I sit there on top of this train bridge watching the world pass me by. I sit back trying to understand why I was brought into this world and why I just cannot relate to anyone. I crack open a beer, take a sip, then another and get comfortable, because I just want to be alone and hide from everyone.
The Raritan River is flowing higher than usual tonight, but the sound of the current eases my soul as the water splashes up against the pilings. I start to cry, because I am feeling so lost, scared, and angry. I take another sip, then another. My mind is full.
I look across the river as I am sitting atop of this bridge in the middle of the river in between two towns. Bound Brook is to my right and South Bound Brook is to my left and I sit there watching, listening, wishing, hoping, dreaming, and there I ponder my future. Will I survive the night? Will I keep fighting? Will I jump? Will I give up on my stance, just walk away, and say screw it and disappear? And, so it goes on in my head.
First beer complete, crack open the second and take a sip, then another. The Raritan River is playing a song for me. A song of silence and calm as if the river knows I’m hurting inside and wants to ease my pain. I hear no pounding, no yelling, no screaming, no music, no people rambling and rambling on and on about whatever vice has the grasp on them for the night. I don’t see any arguments, fights, dirty looks, intimidation advances, the good guys or the bad guys. I am alone on top of this bridge wondering why I am here and why I cannot relate to anyone.
Today, this bridge is no longer there, nor is the GAF Industrial Manufacturing Company that sat along the canal. This was my father’s and his father’s time, a booming time for business; one needed to have gunpowder and lead in the blood. I often wondered about how they survived through those times from time to time. Endless moments of fishing and 4 wheeling along the Raritan River and Canal Road are long gone, but the memories will remain until my dusty bones fly away.

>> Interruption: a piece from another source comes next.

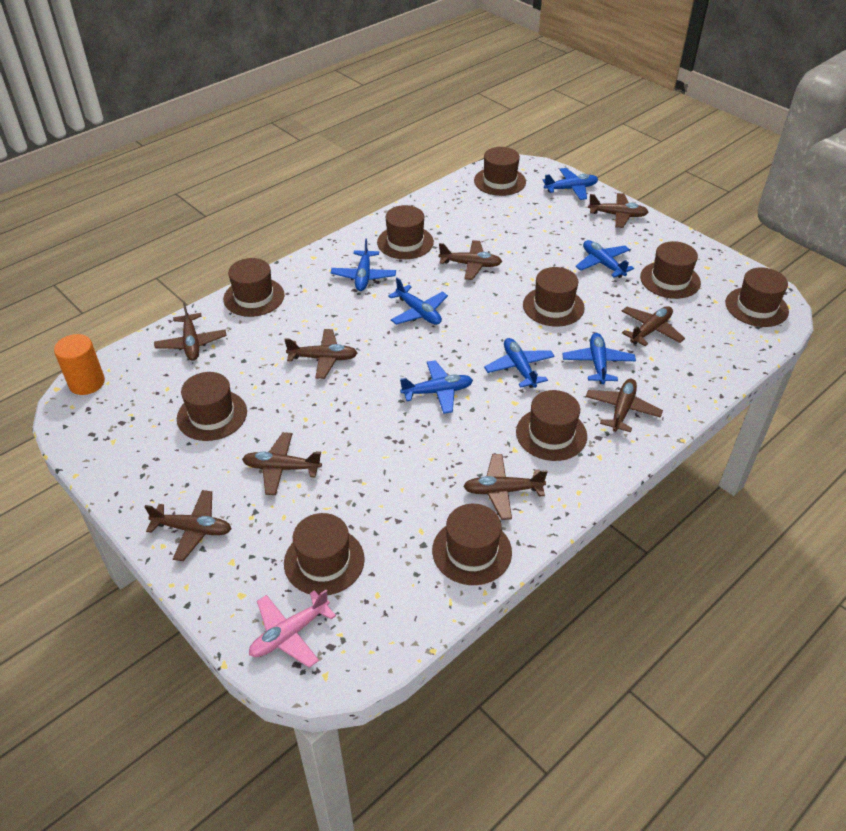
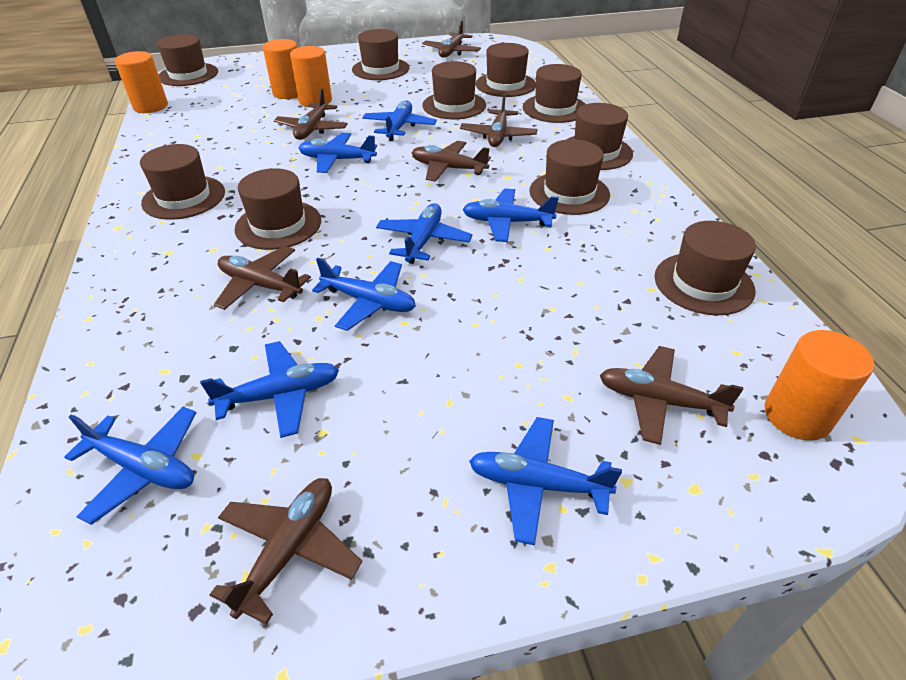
blue plane: 7 -> 8
brown plane: 9 -> 7
orange cylinder: 1 -> 4
pink plane: 1 -> 0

Both my grandparents are buried next to one another in that area and eventually, I will take a drive to go and have a talk with them. I will leave a cigar for my grandfather (Buster) and flowers for my grandmother (Violet). And there I will sit and have a long conversation and/ or cry. One thing for certain is that it will be emotional, and as I drive through the town and see how the world caught up, memories will flood my heart.